Дитя мое, я отдаю тебе мой банк «Дип Чазм» с ежегодным профитом два миллиона долларов! Два миллиона, ты не ослышалась! (Под мышкой у него звонит телефон, грубый мужланский голос звучит во всю мощь: «Вот тебе мой ответ, факинг Пол Фэймос! Ай фак ю факингли в коробку, фак ю под хрящ, фак расфакованный в фачью ффакку, понял?») Какие все-таки хамы в этой Государственной Думе! (Банкир в растерянности выпускает из рук красавицу и даже не замечает, как Воронцофф и Олада увлекают ее за обрывок цепи в кулисы).
В этом месте мы осмеливаемся предложить режиссеру своеобразное балетное трио, в котором Какаша стремительно эволюционирует от похищенной Европы до грозной валькирии, а Жека и Колян — от коварных сластолюбцев-похитителей до умирающих от любви Пьеро.

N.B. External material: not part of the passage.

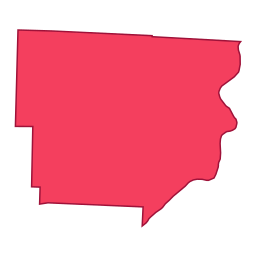 Monroe, Ohio, United States of America
{"feature_id": "52423323B17076198557768", "entity_name": "Monroe", "entity_type": "district", "adm_level": 2, "iso_a3": "USA", "parent_name": "United States of America", "parent_adm1": "Ohio", "projection": "equal_earth", "projection_center": [-80.93, 39.705], "detail": "fine", "context": "isolated", "style": "filled", "palette": "rose", "viewbox_px": 256, "rotation_deg": 0, "n_neighbors": 0, "source": "geoboundaries", "source_scale": "gbopen_adm2", "svg_char_len": 1014}
<svg xmlns="http://www.w3.org/2000/svg" viewBox="0 0 256 256"><path d="M240.6,41.6L152.1,36.7L152.1,35.7L52.5,31.0L18.0,30.0L15.4,126.4L32.8,126.5L31.6,186.8L40.1,187.1L39.6,204.1L48.0,202.8L143.1,206.9L142.2,226.0L146.1,222.9L147.7,220.9L148.9,218.7L150.7,216.9L155.8,212.4L161.2,208.7L162.6,207.4L165.3,203.8L169.4,200.1L173.2,196.2L185.2,186.2L188.3,182.8L190.0,181.5L193.4,179.9L197.1,179.2L202.2,179.3L206.6,180.3L208.6,180.3L214.0,178.0L215.9,174.2L218.2,167.1L218.4,165.4L218.3,164.8L218.7,162.4L220.2,159.0L220.6,152.9L220.1,143.6L220.3,140.8L220.5,138.8L221.5,135.7L222.4,134.6L225.6,132.3L226.8,131.6L230.1,131.1L232.6,130.2L235.0,128.7L235.9,127.4L236.8,123.7L236.9,122.4L236.0,119.2L235.2,118.4L234.7,117.9L233.7,116.5L229.4,108.3L226.4,106.3L225.5,105.4L220.7,99.1L219.7,96.8L218.7,93.0L219.0,91.3L220.3,88.1L221.8,86.0L234.3,76.8L238.5,72.1L239.0,70.6L240.2,64.3L240.1,56.4L239.9,54.9L238.4,50.0L238.1,46.5L238.5,45.0L239.3,43.3L240.6,41.6Z" fill="#f43f5e" stroke="#9f1239" stroke-width="1.5"/></svg>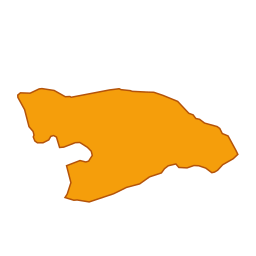 outline of San Miguel Panán, Suchitepéquez, Guatemala, rotated 247°
{"feature_id": "79465075B30152308361282", "entity_name": "San Miguel Panán", "entity_type": "district", "adm_level": 2, "iso_a3": "GTM", "parent_name": "Guatemala", "parent_adm1": "Suchitepéquez", "projection": "natural_earth1", "projection_center": [-91.36, 14.503], "detail": "fine", "context": "isolated", "style": "filled", "palette": "amber", "viewbox_px": 256, "rotation_deg": 247, "n_neighbors": 0, "source": "geoboundaries", "source_scale": "gbopen_adm2", "svg_char_len": 1036}
<svg xmlns="http://www.w3.org/2000/svg" viewBox="0 0 256 256"><g transform="rotate(247 128 128)"><path d="M88.6,42.8L82.7,49.9L81.6,53.1L75.1,63.4L73.1,89.1L73.9,103.4L72.0,116.9L74.6,128.7L73.6,141.2L76.3,145.7L77.5,150.3L76.2,158.0L71.8,159.4L68.2,166.8L67.7,174.0L65.6,178.4L60.7,183.9L54.1,187.7L53.6,190.4L54.1,194.0L57.2,200.8L58.6,212.8L60.8,218.8L65.0,218.6L81.6,217.0L86.1,212.6L91.7,212.3L94.5,210.6L102.6,200.4L108.0,197.3L110.3,194.1L114.6,193.1L117.8,189.7L133.1,184.1L144.4,172.9L150.8,165.7L153.6,159.6L160.1,146.2L161.5,144.7L166.0,136.6L167.6,135.2L170.3,125.7L178.5,87.7L179.7,86.8L181.3,82.5L191.4,74.7L197.9,64.2L198.7,61.5L198.3,51.5L202.4,42.7L201.4,39.4L199.2,38.6L185.3,40.0L167.9,37.4L161.9,39.3L158.2,38.7L156.8,37.3L152.4,37.2L149.8,38.8L147.6,44.0L148.0,50.4L150.5,53.7L150.1,56.6L147.6,58.6L136.8,57.4L135.5,61.4L135.1,73.7L133.5,78.0L126.1,83.1L121.0,85.1L116.7,84.4L112.9,78.8L113.2,75.9L116.8,71.1L117.3,56.7L100.0,54.1L90.9,46.2L88.6,42.8Z" fill="#f59e0b" stroke="#b45309" stroke-width="1.5"/></g></svg>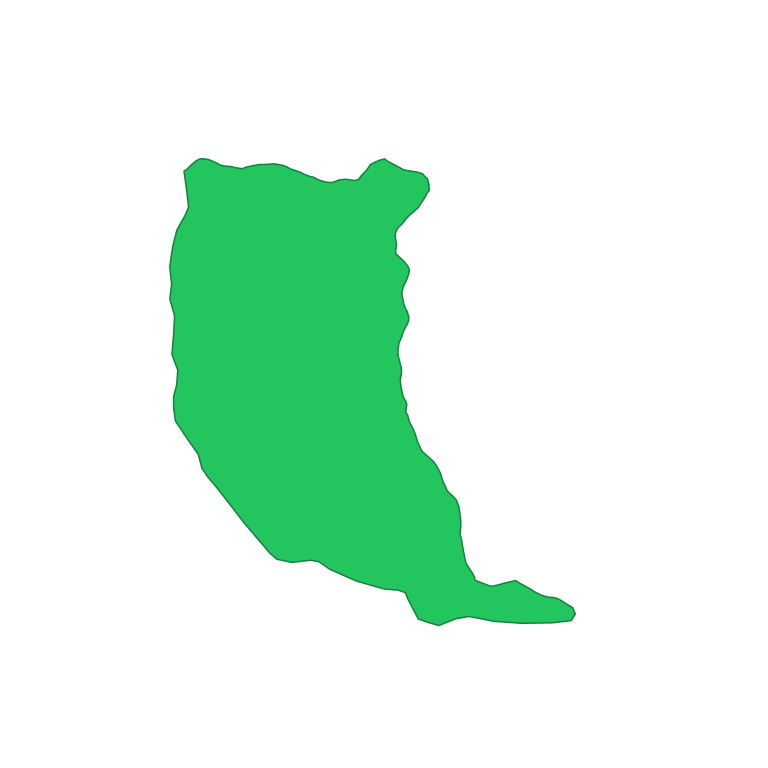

К тому же с некоторым японским оттенком: оба жестами и перочинными ножиками намекают, что готовы совершить харакири. «Какаша, родная, пощади!» Она сдается.
ФЭЙМОС (остался один). О горе, она исчезла! Пока этот московский боров орал, она испарилась! И больше не появится никогда! Нет, невозможно жить среди такой сволочи, среди бессмысленного стада обалдевших от цивилизации овец. И что мне мои миллионы, если мне семьдесят, если я упустил свой последний шанс, если я сам по себе никакой не барон, а паршивый баран, всю жизнь протолкавшийся в этом стаде?! (Тычет в свой «мобиль», нигде нет ответа). Куда же все эти сволочи, мои помощники, провалились? Где этот косноязычный Мамм Алекс, факс-пакс?! Хорош менеджер! Каждую ночь залезает через окно в спальню моей дочери, а когда нужен, его нигде нет! (Распаляется все больше). Сидит, молчит и ждет — сначала благословения, потом завещания. Уволю мерзавца! Отправлю его в Россию, в аппарат Государственной Думы! Боже, Боже, как мне найти ту нимфу, увлеченную двумя негодяями, гедонистами Вудстока и отпрысками развращенных кокаином Воронцовых и Олада, с их порочными ответвлениями от Куракиных и Чурило-Пленковичей? (Вытаскивает свой аппарат, тычет пальцем). Мефисто, где ты? Возьми мою душу! Молчит, всегда молчит.